* **TASK**:
Both ends included, restate word for word the lines from the first line of the listing through the line containing "А клумбы будут?". Leave the pictures out.

* **SOURCE DATA**:
---*---
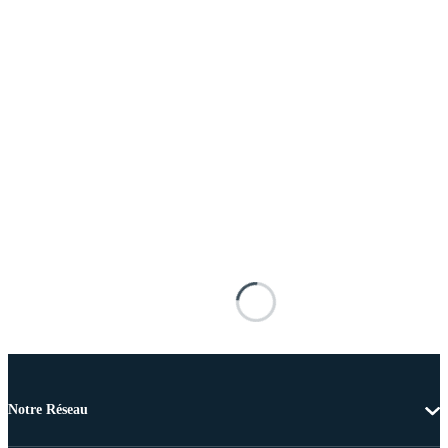
Notre Réseau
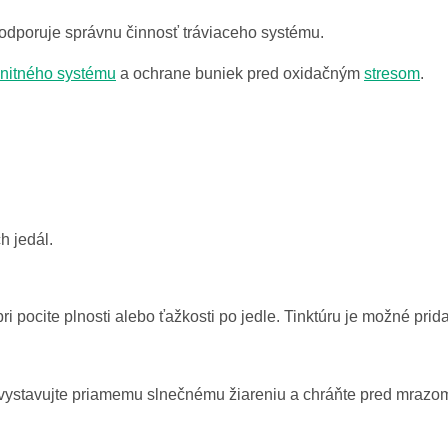
odporuje správnu činnosť tráviaceho systému.
nitného systému
a ochrane buniek pred oxidačným
stresom
.
h jedál.
i pocite plnosti alebo ťažkosti po jedle. Tinktúru je možné pri
Nevystavujte priamemu slnečnému žiareniu a chráňte pred mrazo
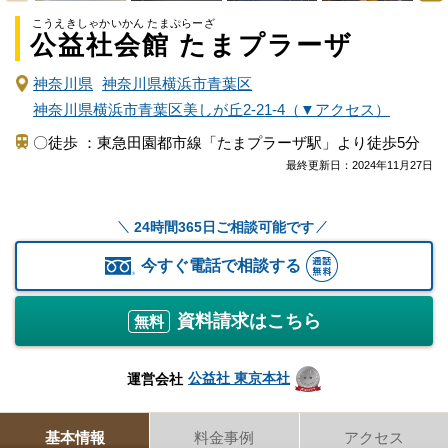
こうえきしゃかいかん たまぷらーざ
公益社会館 たまプラーザ
神奈川県
神奈川県横浜市青葉区
神奈川県横浜市青葉区美しが丘2-21-4（▼アクセス）
〇徒歩 ：東急田園都市線「たまプラーザ駅」より徒歩5分
最終更新日：
2024年11月27日
24時間365日ご相談可能です
今すぐ電話で相談する
資料請求はこちら
無料
公益社 東京本社
運営会社
基本情報
料金事例
アクセス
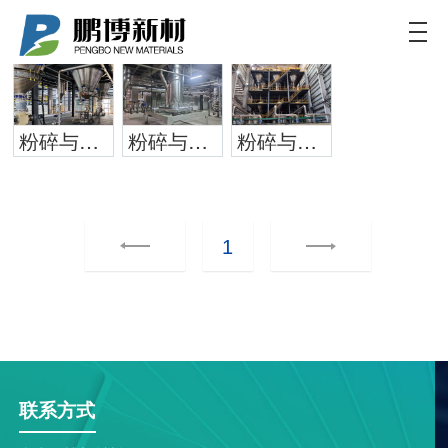
鹏博新材
致力于为客户提供新能源电池更加定制化和高效的
解决方案
粉碎与包装系统
粉碎与包装系统
粉碎与包装系统
1
联系方式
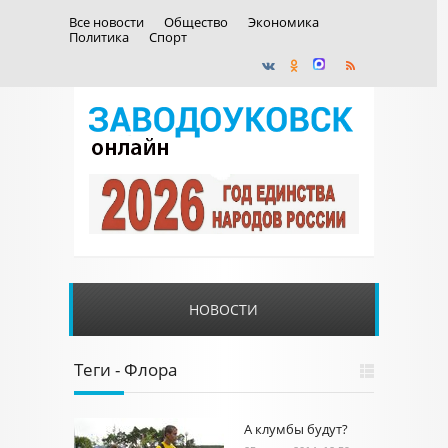
Все новости
Общество
Экономика
Политика
Спорт
НОВОСТИ
Теги - Флора
А клумбы будут?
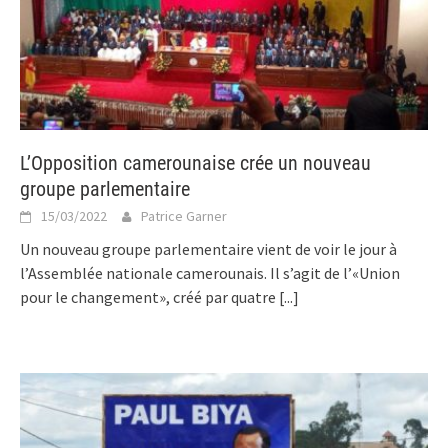
L’Opposition camerounaise crée un nouveau
groupe parlementaire
15/03/2022
Patrice Garner
Un nouveau groupe parlementaire vient de voir le jour à
l’Assemblée nationale camerounais. Il s’agit de l’«Union
pour le changement», créé par quatre
[...]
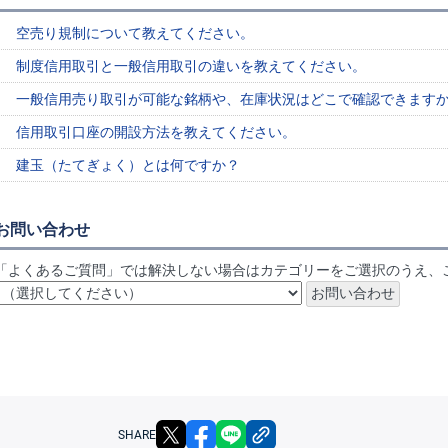
空売り規制について教えてください。
制度信用取引と一般信用取引の違いを教えてください。
一般信用売り取引が可能な銘柄や、在庫状況はどこで確認できます
信用取引口座の開設方法を教えてください。
建玉（たてぎょく）とは何ですか？
お問い合わせ
「よくあるご質問」では解決しない場合はカテゴリーをご選択のうえ、
X
facebook
LINE
リンクをコピー
SHARE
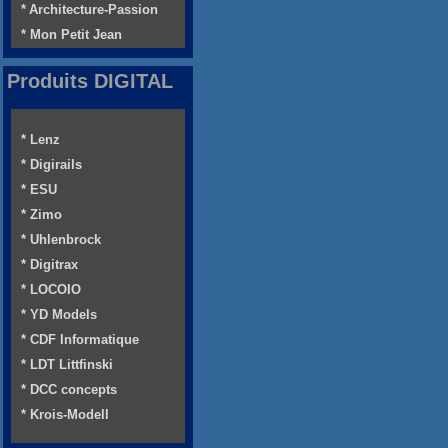
* Architecture-Passion
* Mon Petit Jean
Produits DIGITAL
* Lenz
* Digirails
* ESU
* Zimo
* Uhlenbrock
* Digitrax
* LOCOIO
* YD Models
* CDF Informatique
* LDT Littfinski
* DCC concepts
* Krois-Modell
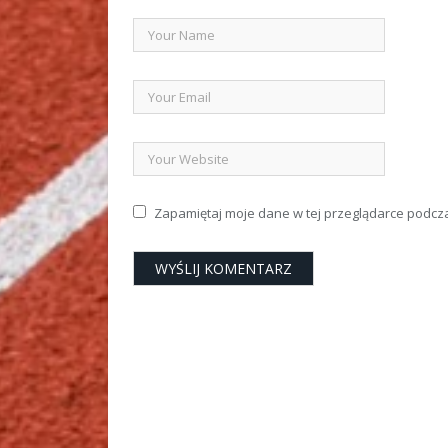
Zapamiętaj moje dane w tej przeglądarce podcz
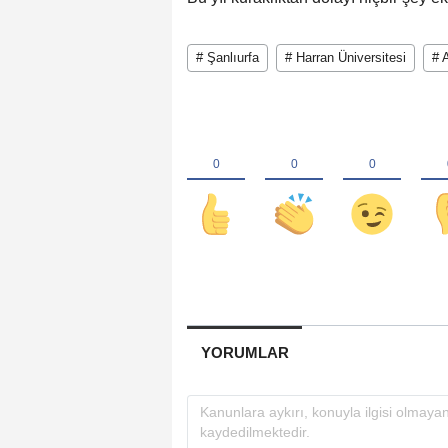
# Şanlıurfa
# Harran Üniversitesi
# 
YORUMLAR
---*---
* **SOLUTION TO THIS TASK**:
Notre Réseau
odporuje správnu činnosť tráviaceho systému.
nitného systému
a ochrane buniek pred oxidačným
stresom
.
h jedál.
i pocite plnosti alebo ťažkosti po jedle. Tinktúru je možné pri
Nevystavujte priamemu slnečnému žiareniu a chráňte pred mrazo
こうえきしゃかいかん たまぷらーざ
公益社会館 たまプラーザ
神奈川県
神奈川県横浜市青葉区
神奈川県横浜市青葉区美しが丘2-21-4（▼アクセス）
〇徒歩 ：東急田園都市線「たまプラーザ駅」より徒歩5分
最終更新日：
2024年11月27日
24時間365日ご相談可能です
今すぐ電話で相談する
資料請求はこちら
無料
公益社 東京本社
運営会社
基本情報
料金事例
アクセス
鹏博新材
致力于为客户提供新能源电池更加定制化和高效的
解决方案
粉碎与包装系统
粉碎与包装系统
粉碎与包装系统
1
联系方式
Все новости
Общество
Экономика
Политика
Спорт
НОВОСТИ
Теги - Флора
А клумбы будут?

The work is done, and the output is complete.